The Search For Perfection

Pitt men's basketball coach Jamie Dixon, like most among his peers, is a perfectionist in every area.

Since Pittsburgh is 9-0 and ranked third nationally, one might believe that Dixon has been successful this season, but that's just not the case. Just ask senior forward Tyrell Biggs.

"With Coach Dixon, it's always defense,'' Biggs said. "We work on head fakes and ball screens, blitzing, things like that, but he's definitely a perfectionist. He wants everything to be perfect. At 99 percent, that's good, but he wants it to be 100 percent. That's better. But that's good.

"It gets us going and keeps us aggressive in practice. (And) I feel like with a couple more games, we'll be ready for the Big East. But practice, that really gets us ready for the Big East.
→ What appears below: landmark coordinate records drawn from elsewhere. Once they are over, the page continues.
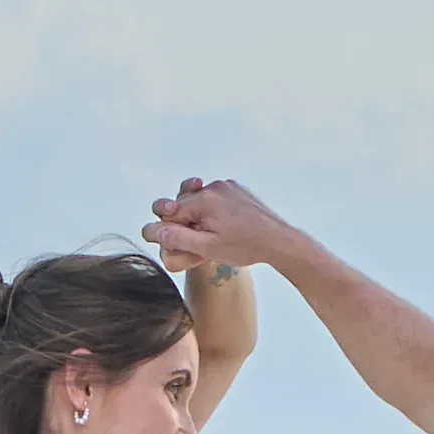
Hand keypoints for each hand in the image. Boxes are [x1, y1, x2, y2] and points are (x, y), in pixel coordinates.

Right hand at [147, 174, 295, 280]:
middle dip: (182, 221)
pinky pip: (215, 197)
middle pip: (182, 203)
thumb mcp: (207, 247)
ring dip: (198, 215)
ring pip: (198, 200)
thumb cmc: (245, 246)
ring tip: (210, 233)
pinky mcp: (237, 189)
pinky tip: (223, 226)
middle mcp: (213, 187)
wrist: (279, 240)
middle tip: (193, 239)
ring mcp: (227, 186)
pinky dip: (213, 210)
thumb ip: (178, 238)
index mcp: (203, 200)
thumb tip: (154, 230)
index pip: (169, 211)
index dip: (167, 228)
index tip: (170, 241)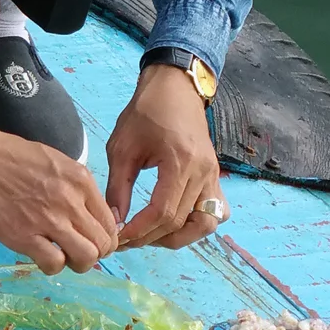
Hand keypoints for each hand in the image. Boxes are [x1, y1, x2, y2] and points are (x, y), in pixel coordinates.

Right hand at [0, 124, 117, 273]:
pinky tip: (43, 256)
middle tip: (82, 252)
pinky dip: (53, 266)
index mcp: (80, 180)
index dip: (106, 237)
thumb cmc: (13, 158)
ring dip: (79, 263)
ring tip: (65, 257)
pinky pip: (54, 263)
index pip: (110, 221)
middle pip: (103, 243)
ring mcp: (47, 220)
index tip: (94, 240)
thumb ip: (78, 188)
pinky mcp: (23, 236)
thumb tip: (93, 216)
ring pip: (86, 257)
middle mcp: (69, 201)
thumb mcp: (57, 162)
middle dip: (97, 253)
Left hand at [106, 64, 227, 249]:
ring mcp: (214, 176)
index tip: (118, 238)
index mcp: (181, 163)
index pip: (163, 212)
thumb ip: (118, 187)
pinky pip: (215, 212)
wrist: (174, 89)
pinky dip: (196, 224)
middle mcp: (204, 173)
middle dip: (152, 237)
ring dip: (178, 236)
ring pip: (206, 224)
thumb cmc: (145, 113)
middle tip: (128, 239)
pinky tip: (172, 223)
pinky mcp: (215, 177)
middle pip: (182, 222)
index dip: (139, 231)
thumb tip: (114, 221)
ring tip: (150, 235)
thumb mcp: (122, 147)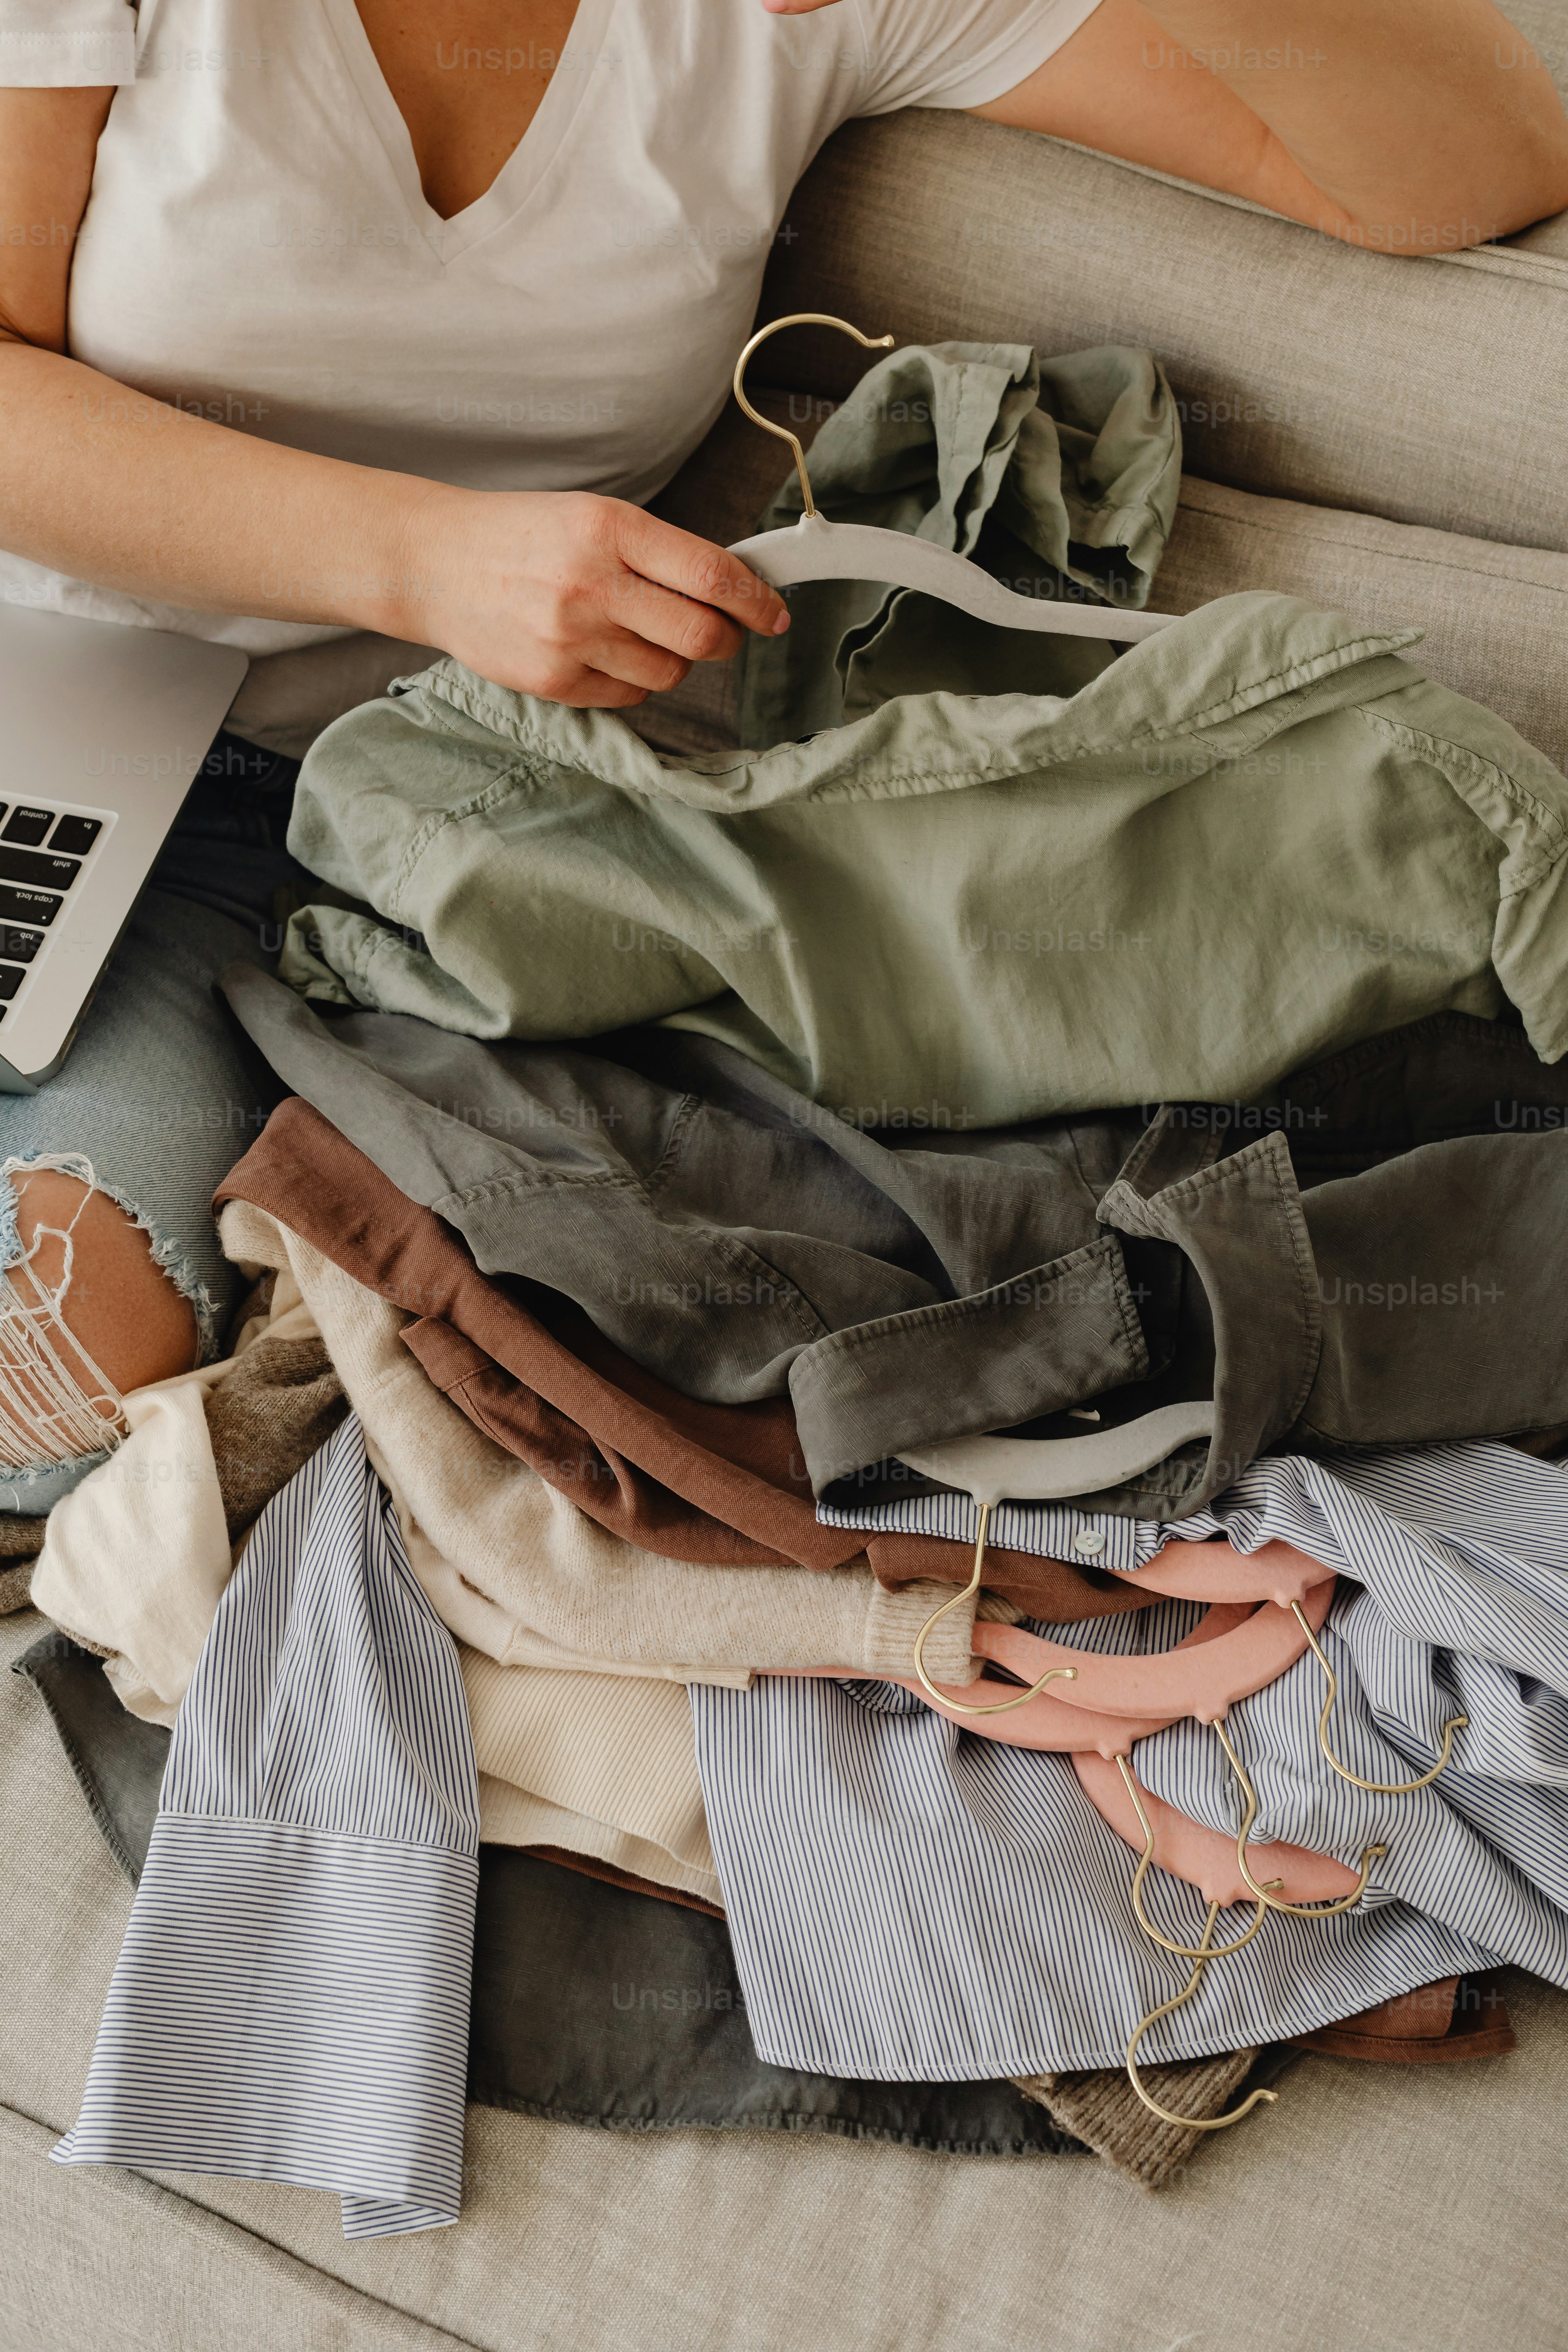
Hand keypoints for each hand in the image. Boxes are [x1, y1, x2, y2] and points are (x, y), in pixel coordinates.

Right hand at [388, 485, 790, 707]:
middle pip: (701, 634)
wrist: (433, 563)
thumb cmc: (522, 536)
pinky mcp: (553, 681)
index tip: (774, 613)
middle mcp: (591, 583)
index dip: (756, 600)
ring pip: (669, 671)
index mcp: (609, 528)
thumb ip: (659, 552)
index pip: (711, 573)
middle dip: (725, 639)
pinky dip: (632, 679)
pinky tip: (601, 651)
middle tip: (719, 632)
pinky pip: (629, 695)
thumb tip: (734, 590)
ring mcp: (570, 637)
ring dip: (672, 659)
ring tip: (636, 632)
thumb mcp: (592, 518)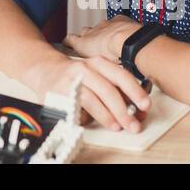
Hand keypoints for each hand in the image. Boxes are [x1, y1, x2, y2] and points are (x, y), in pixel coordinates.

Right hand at [27, 53, 151, 133]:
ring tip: (116, 126)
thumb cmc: (76, 74)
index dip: (134, 91)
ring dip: (106, 115)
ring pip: (92, 99)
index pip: (120, 76)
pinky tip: (92, 123)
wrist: (43, 67)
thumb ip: (114, 88)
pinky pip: (74, 108)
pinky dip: (85, 118)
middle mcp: (85, 69)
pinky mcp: (59, 93)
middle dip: (123, 110)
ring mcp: (71, 81)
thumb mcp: (97, 74)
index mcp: (98, 63)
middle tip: (133, 125)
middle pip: (107, 89)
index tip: (145, 106)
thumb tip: (136, 109)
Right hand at [63, 15, 141, 62]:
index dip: (69, 41)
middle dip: (87, 37)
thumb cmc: (112, 56)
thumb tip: (84, 77)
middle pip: (85, 32)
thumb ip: (87, 68)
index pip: (70, 39)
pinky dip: (118, 27)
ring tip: (111, 44)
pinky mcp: (118, 20)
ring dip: (104, 33)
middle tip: (95, 47)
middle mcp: (92, 31)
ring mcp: (104, 25)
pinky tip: (123, 34)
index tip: (67, 43)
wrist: (128, 42)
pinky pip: (115, 21)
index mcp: (83, 42)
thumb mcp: (93, 67)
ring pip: (100, 27)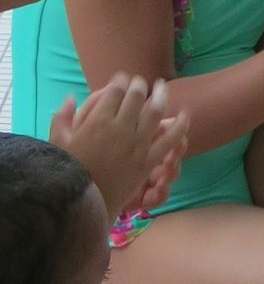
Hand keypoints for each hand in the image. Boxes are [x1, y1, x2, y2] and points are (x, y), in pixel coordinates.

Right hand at [47, 76, 187, 220]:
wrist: (84, 204)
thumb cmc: (68, 173)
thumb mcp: (57, 144)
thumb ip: (62, 118)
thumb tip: (70, 98)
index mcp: (97, 122)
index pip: (115, 91)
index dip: (120, 80)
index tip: (122, 78)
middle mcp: (120, 129)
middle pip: (136, 96)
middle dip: (139, 84)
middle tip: (140, 81)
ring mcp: (137, 144)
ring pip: (155, 111)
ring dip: (161, 95)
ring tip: (161, 86)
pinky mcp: (149, 161)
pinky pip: (170, 139)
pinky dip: (180, 124)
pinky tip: (185, 114)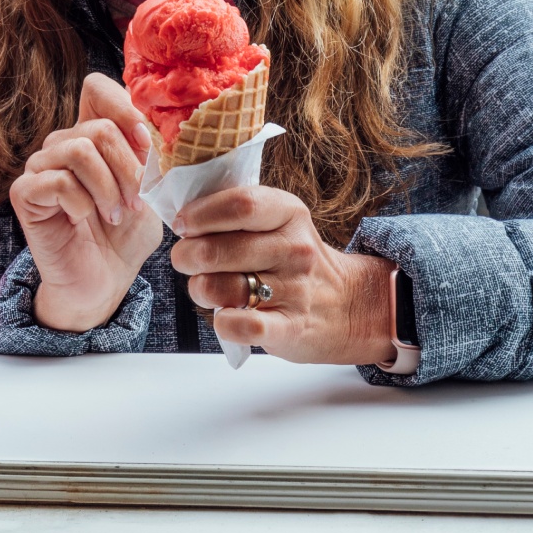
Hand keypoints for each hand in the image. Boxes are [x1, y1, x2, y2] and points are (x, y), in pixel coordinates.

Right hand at [10, 73, 161, 333]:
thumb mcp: (150, 189)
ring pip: (79, 150)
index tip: (147, 144)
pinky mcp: (25, 192)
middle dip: (128, 167)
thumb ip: (149, 155)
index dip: (123, 107)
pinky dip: (82, 203)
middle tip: (135, 201)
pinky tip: (85, 219)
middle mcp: (63, 143)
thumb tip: (154, 129)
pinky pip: (58, 181)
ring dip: (108, 187)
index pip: (96, 87)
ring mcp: (40, 166)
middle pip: (98, 127)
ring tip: (116, 213)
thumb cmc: (126, 234)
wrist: (104, 281)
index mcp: (91, 134)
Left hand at [171, 186, 393, 365]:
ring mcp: (295, 290)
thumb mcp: (279, 222)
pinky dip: (223, 323)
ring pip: (221, 287)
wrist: (349, 306)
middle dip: (186, 255)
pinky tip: (224, 316)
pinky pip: (242, 326)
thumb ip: (238, 213)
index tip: (183, 225)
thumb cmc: (295, 260)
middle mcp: (294, 248)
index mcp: (288, 212)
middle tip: (184, 259)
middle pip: (218, 248)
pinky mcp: (291, 328)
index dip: (200, 214)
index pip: (240, 204)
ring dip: (199, 288)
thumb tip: (184, 215)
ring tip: (203, 287)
Coach Dixon's killing us in practice, making sure we're working hard, and sometimes practice is harder than the games.''

Dixon is a coach that subscribes to the theory that a team plays how it practices, and that's where the Panthers' younger plays earn game time. And they can do that with aggressive defensive play. In the 29-point win against Vermont, a team Dixon still believes is better than the final score indicated, Pitt had some breakdowns on the defensive end.

So, that was the focus during practice this week. There also was some work on the Panthers' motion offense.

"I guess the area we need to improve is our weak-side defense,'' Dixon said. "And to me, we're almost to the point where our unselfishness has us forcing some passes. So, that's the biggest thing on the offensive end.

"We need to take the open shot if we get it after making some passes, so that's what we're working on.''

While Dixon contends that Pitt's non-conference schedule is among the toughest in the nation, always playing teams believed to be picked to win their respective conferences, it certainly hasn't been difficult for the Panthers. They have started the season 9-0 for the seventh straight year and have beaten teams by nearly 22 points per game on average.

Pitt, which plays host to Maryland-Baltimore County Saturday at 7 at the Petersen Events Center, has a strength of schedule ranking at No. 17. That fluctuates daily, but it's also padded by the team's upcoming Big East schedule.

The Panthers open Conference play Dec. 31 at 2 p.m. at Rutgers, but they have three more non-conference opponents remaining in UMBC, Siena (Dec. 17) and at Florida State (Dec. 21), clearly the most difficult matchup.

"You want to be healthy, win games and get better,'' Dixon said. "You want to play good people, and I think we've done that while we've gotten better. I think we've put ourselves in a good position. Our RPI is 3 (actually 4), and our strength of schedule is 27th (19). So, you can't have everything.

"But when a third of your conference is ranked teams, that takes out most of them. When we lose, the other ones become ranked. So, that's how it works. So, we've done all right so far, and I think we've improved. And our young guys have gotten better, and that's the most important things.''

Pitt sophomore guard Bradley Wanamaker has watched a lot of college basketball this season and not just video on the Panthers' upcoming opponent. He and his teammates get together to watch their Big East brethren any time they can, and Wanamaker believes Pitt has just played well against some tough competition.

"I believe some of the teams that we play are going to be NCAA Tournament teams,'' Wanamaker said. "So, I believe that we play good enough teams so we'll be ready for the Big East. I actually watch some of the other games sometimes ... we do that just to see what our upcoming opponents are doing so we can see what we'll have to do when we play against them.

"(And) I think the Big East teams are doing all right. We actually cheer them on when they play other teams. They represent the Big East. When we play each other, our feelings change, but most of the players on our team have friends on the other (Big East) teams. So, we want them to do well until they play us. (And) I believe they all feel the same way.''

That's probably not as safe a bet, but Biggs believes that by watching a lot of games and playing against teams with different styles the Panthers can hone their skills no matter how competitive the opposition is in a game.

"I think we've done all right, but we've really focused a lot on their different styles of play and trying to guard it the best way possible,'' Biggs said. "And I think we've done a good job so far. Our attitude is that we want to keep working hard. We know we're in a good position right now. We're (ranked) No. 3 in the country, and we're playing pretty well.

"Maybe we could click on a few things a little better at this early point in the season, but we'll keep working hard in practice and try to get better every week. We've missed a lot of open shots, but we're working on it, trying to shoot better than we have. And we're getting good shots. Maybe we're forcing it a little on offense, but ... we'll keep working on it.''

That's the only way to get closer to perfection.